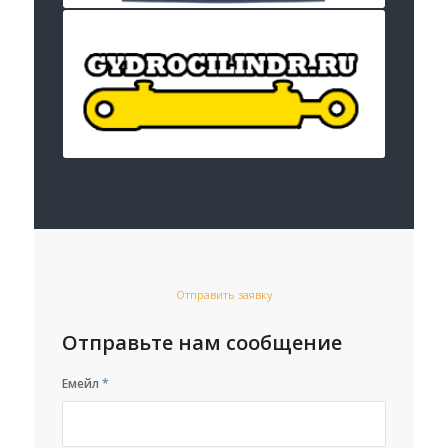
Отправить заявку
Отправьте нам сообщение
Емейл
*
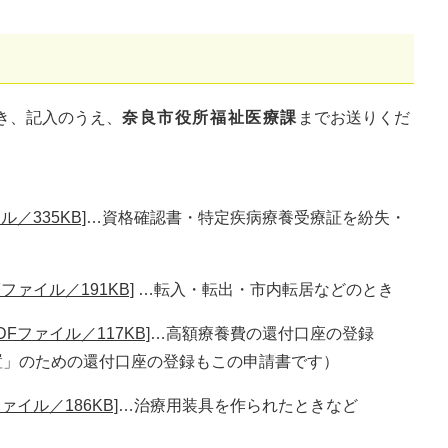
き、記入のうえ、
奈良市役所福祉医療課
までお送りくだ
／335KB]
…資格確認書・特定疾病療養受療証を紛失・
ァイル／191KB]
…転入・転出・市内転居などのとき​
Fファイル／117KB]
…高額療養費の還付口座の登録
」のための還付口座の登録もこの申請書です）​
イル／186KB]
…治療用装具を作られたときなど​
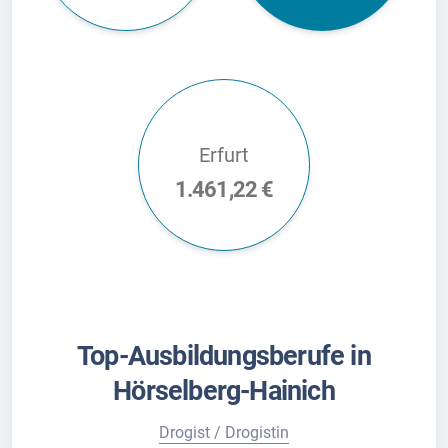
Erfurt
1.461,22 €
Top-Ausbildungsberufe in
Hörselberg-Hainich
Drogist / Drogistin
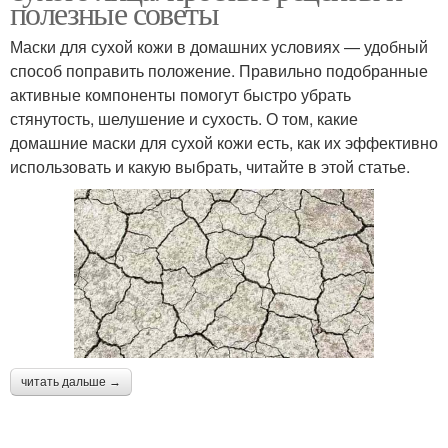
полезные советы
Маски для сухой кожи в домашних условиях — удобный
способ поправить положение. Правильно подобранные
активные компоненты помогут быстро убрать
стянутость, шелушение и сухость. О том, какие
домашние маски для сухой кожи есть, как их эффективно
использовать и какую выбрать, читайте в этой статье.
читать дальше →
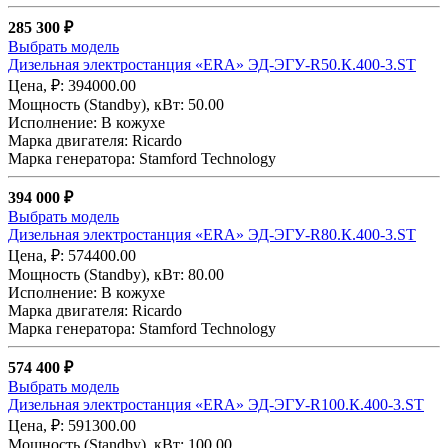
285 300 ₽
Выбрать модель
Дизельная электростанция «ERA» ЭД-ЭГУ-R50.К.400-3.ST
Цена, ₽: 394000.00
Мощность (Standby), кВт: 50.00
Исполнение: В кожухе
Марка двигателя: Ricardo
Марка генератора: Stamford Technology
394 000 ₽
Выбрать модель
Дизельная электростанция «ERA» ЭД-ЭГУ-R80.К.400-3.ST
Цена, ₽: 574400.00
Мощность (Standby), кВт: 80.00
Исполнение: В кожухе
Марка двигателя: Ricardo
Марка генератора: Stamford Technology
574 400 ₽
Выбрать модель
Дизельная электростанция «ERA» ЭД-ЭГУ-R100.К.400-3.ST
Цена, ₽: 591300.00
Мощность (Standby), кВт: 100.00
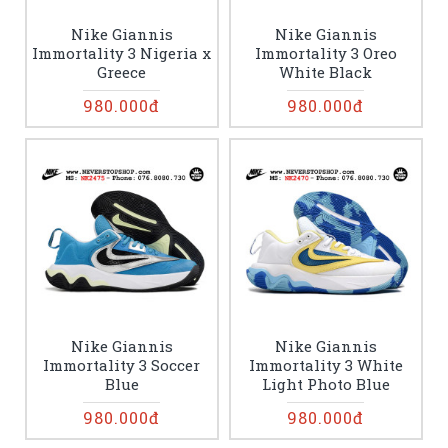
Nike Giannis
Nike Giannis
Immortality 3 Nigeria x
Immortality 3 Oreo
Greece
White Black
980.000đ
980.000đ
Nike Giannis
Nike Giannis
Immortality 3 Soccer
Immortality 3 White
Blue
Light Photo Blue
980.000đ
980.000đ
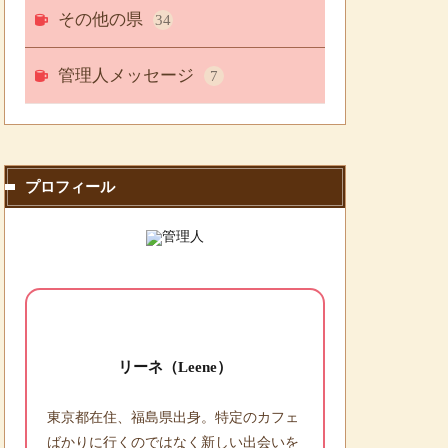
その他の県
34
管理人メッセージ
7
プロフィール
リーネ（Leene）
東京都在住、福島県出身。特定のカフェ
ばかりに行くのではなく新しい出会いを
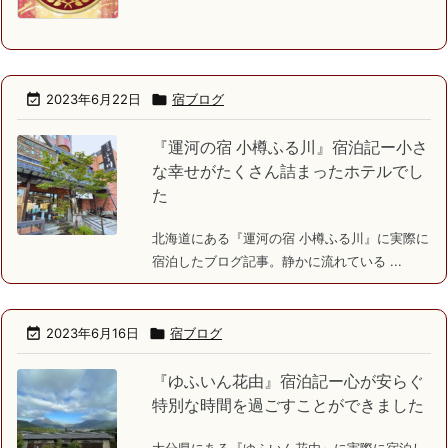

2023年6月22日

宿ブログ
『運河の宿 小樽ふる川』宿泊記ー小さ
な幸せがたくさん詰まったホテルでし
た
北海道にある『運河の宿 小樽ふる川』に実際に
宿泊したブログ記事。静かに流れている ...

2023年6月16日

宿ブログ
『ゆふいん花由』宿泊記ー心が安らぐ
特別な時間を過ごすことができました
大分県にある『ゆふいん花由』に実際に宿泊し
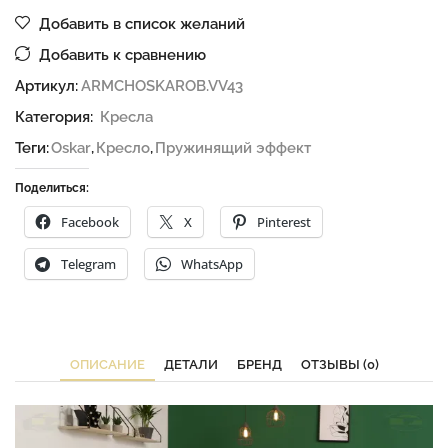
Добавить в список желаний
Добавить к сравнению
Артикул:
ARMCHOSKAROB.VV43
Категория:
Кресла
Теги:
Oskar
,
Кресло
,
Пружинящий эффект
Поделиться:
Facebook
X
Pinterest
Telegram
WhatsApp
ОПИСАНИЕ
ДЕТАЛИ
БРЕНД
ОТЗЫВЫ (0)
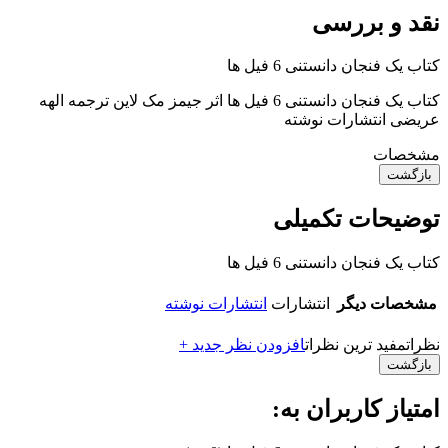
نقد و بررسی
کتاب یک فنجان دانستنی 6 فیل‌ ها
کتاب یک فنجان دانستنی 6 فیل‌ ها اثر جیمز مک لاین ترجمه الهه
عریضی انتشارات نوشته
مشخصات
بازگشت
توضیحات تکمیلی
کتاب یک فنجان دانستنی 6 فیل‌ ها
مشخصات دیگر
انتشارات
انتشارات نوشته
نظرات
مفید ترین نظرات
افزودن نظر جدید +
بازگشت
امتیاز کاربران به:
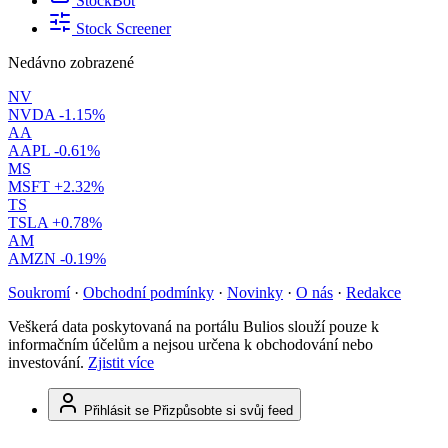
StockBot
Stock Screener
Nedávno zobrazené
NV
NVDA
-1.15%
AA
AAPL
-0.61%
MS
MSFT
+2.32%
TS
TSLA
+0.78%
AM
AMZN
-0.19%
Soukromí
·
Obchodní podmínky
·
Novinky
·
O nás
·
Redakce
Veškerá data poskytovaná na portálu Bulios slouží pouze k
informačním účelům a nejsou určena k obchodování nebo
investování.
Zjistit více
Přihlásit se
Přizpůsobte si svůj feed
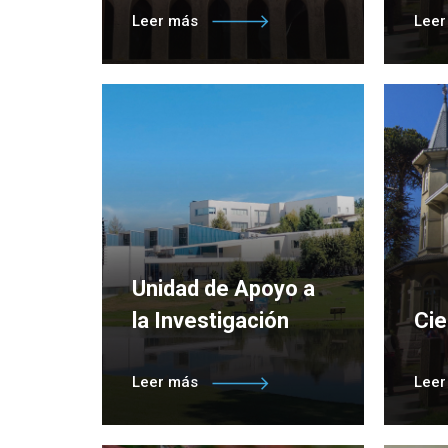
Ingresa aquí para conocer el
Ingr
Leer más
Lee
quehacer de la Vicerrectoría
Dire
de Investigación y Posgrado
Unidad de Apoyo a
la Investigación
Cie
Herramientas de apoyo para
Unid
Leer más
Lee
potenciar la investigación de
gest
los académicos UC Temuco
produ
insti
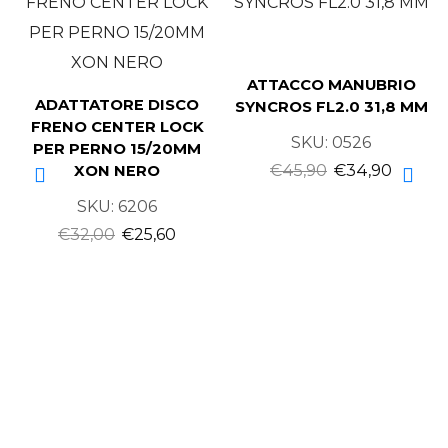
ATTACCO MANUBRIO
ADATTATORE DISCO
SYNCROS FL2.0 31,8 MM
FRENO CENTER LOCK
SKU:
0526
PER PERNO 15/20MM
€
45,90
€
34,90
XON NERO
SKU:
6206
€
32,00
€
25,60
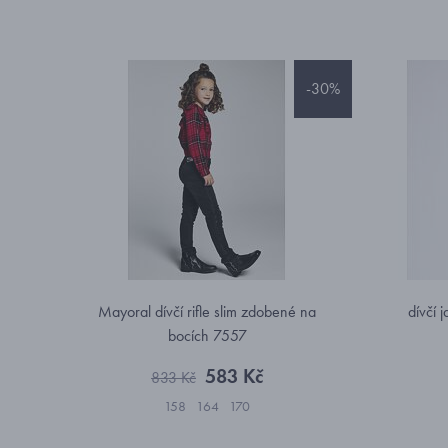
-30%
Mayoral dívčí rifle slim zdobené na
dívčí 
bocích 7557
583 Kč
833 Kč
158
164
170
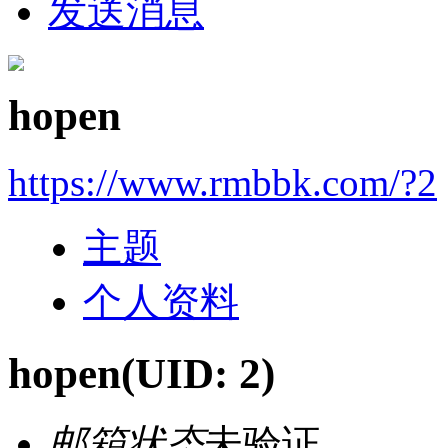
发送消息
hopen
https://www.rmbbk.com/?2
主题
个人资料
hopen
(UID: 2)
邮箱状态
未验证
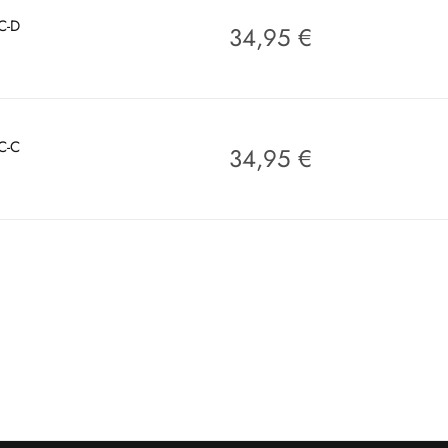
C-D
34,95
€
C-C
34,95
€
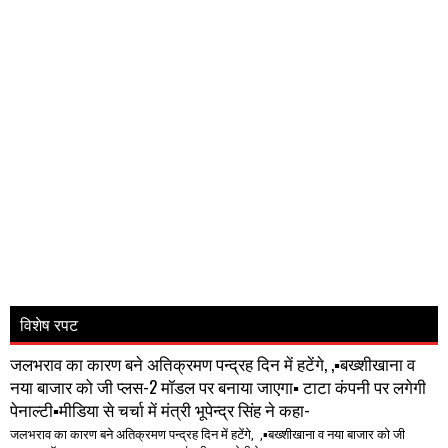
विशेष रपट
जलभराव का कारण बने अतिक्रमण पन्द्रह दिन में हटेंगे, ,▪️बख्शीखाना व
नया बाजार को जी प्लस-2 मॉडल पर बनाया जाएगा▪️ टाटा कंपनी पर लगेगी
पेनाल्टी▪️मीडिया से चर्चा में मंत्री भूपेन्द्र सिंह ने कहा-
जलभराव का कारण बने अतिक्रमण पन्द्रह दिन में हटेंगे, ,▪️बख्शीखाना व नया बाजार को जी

+===+

» **Exercise**
The material is to be reproduced verbatim, and no picture may appear in the copy.

» **Reply to the exercise**
Отправить заявку
Отправьте нам сообщение
Емейл
*
き、記入のうえ、
奈良市役所福祉医療課
までお送りくだ
／335KB]
…資格確認書・特定疾病療養受療証を紛失・
ァイル／191KB]
…転入・転出・市内転居などのとき​
Fファイル／117KB]
…高額療養費の還付口座の登録
」のための還付口座の登録もこの申請書です）​
イル／186KB]
…治療用装具を作られたときなど​
Erfurt
1.461,22 €
Top-Ausbildungsberufe in
Hörselberg-Hainich
Drogist / Drogistin
полезные советы
Маски для сухой кожи в домашних условиях — удобный
способ поправить положение. Правильно подобранные
активные компоненты помогут быстро убрать
стянутость, шелушение и сухость. О том, какие
домашние маски для сухой кожи есть, как их эффективно
использовать и какую выбрать, читайте в этой статье.
читать дальше →
285 300 ₽
Выбрать модель
Дизельная электростанция «ERA» ЭД-ЭГУ-R50.К.400-3.ST
Цена, ₽: 394000.00
Мощность (Standby), кВт: 50.00
Исполнение: В кожухе
Марка двигателя: Ricardo
Марка генератора: Stamford Technology
394 000 ₽
Выбрать модель
Дизельная электростанция «ERA» ЭД-ЭГУ-R80.К.400-3.ST
Цена, ₽: 574400.00
Мощность (Standby), кВт: 80.00
Исполнение: В кожухе
Марка двигателя: Ricardo
Марка генератора: Stamford Technology
574 400 ₽
Выбрать модель
Дизельная электростанция «ERA» ЭД-ЭГУ-R100.К.400-3.ST
Цена, ₽: 591300.00
Мощность (Standby), кВт: 100.00
Nike Giannis
Nike Giannis
Immortality 3 Nigeria x
Immortality 3 Oreo
Greece
White Black
980.000đ
980.000đ
Nike Giannis
Nike Giannis
Immortality 3 Soccer
Immortality 3 White
Blue
Light Photo Blue
980.000đ
980.000đ
その他の県
34
管理人メッセージ
7
プロフィール
リーネ（Leene）
東京都在住、福島県出身。特定のカフェ
ばかりに行くのではなく新しい出会いを

2023年6月22日

宿ブログ
『運河の宿 小樽ふる川』宿泊記ー小さ
な幸せがたくさん詰まったホテルでし
た
北海道にある『運河の宿 小樽ふる川』に実際に
宿泊したブログ記事。静かに流れている ...

2023年6月16日

宿ブログ
『ゆふいん花由』宿泊記ー心が安らぐ
特別な時間を過ごすことができました
大分県にある『ゆふいん花由』に実際に宿泊し
Добавить в список желаний
Добавить к сравнению
Артикул:
ARMCHOSKAROB.VV43
Категория:
Кресла
Теги:
Oskar
,
Кресло
,
Пружинящий эффект
Поделиться:
Facebook
X
Pinterest
Telegram
WhatsApp
ОПИСАНИЕ
ДЕТАЛИ
БРЕНД
ОТЗЫВЫ (0)
نقد و بررسی
کتاب یک فنجان دانستنی 6 فیل‌ ها
کتاب یک فنجان دانستنی 6 فیل‌ ها اثر جیمز مک لاین ترجمه الهه
عریضی انتشارات نوشته
مشخصات
بازگشت
توضیحات تکمیلی
کتاب یک فنجان دانستنی 6 فیل‌ ها
مشخصات دیگر
انتشارات
انتشارات نوشته
نظرات
مفید ترین نظرات
افزودن نظر جدید +
بازگشت
امتیاز کاربران به:
StockBot
Stock Screener
Nedávno zobrazené
NV
NVDA
-1.15%
AA
AAPL
-0.61%
MS
MSFT
+2.32%
TS
TSLA
+0.78%
AM
AMZN
-0.19%
Soukromí
·
Obchodní podmínky
·
Novinky
·
O nás
·
Redakce
Veškerá data poskytovaná na portálu Bulios slouží pouze k
informačním účelům a nejsou určena k obchodování nebo
investování.
Zjistit více
Přihlásit se
Přizpůsobte si svůj feed
Ingresa aquí para conocer el
Ingr
Leer más
Lee
quehacer de la Vicerrectoría
Dire
de Investigación y Posgrado
Unidad de Apoyo a
la Investigación
Cie
Herramientas de apoyo para
Unid
Leer más
Lee
potenciar la investigación de
gest
los académicos UC Temuco
produ
insti
ATTACCO MANUBRIO
ADATTATORE DISCO
SYNCROS FL2.0 31,8 MM
FRENO CENTER LOCK
SKU:
0526
PER PERNO 15/20MM
€
45,90
€
34,90
XON NERO
SKU:
6206
€
32,00
€
25,60
-30%
Mayoral dívčí rifle slim zdobené na
dívčí 
bocích 7557
583 Kč
833 Kč
158
164
170
发送消息
hopen
https://www.rmbbk.com/?2
主题
个人资料
hopen
(UID: 2)
邮箱状态
未验证
C-D
34,95
€
C-C
34,95
€
विशेष रपट
जलभराव का कारण बने अतिक्रमण पन्द्रह दिन में हटेंगे, ,▪️बख्शीखाना व
नया बाजार को जी प्लस-2 मॉडल पर बनाया जाएगा▪️ टाटा कंपनी पर लगेगी
पेनाल्टी▪️मीडिया से चर्चा में मंत्री भूपेन्द्र सिंह ने कहा-
जलभराव का कारण बने अतिक्रमण पन्द्रह दिन में हटेंगे, ,▪️बख्शीखाना व नया बाजार को जी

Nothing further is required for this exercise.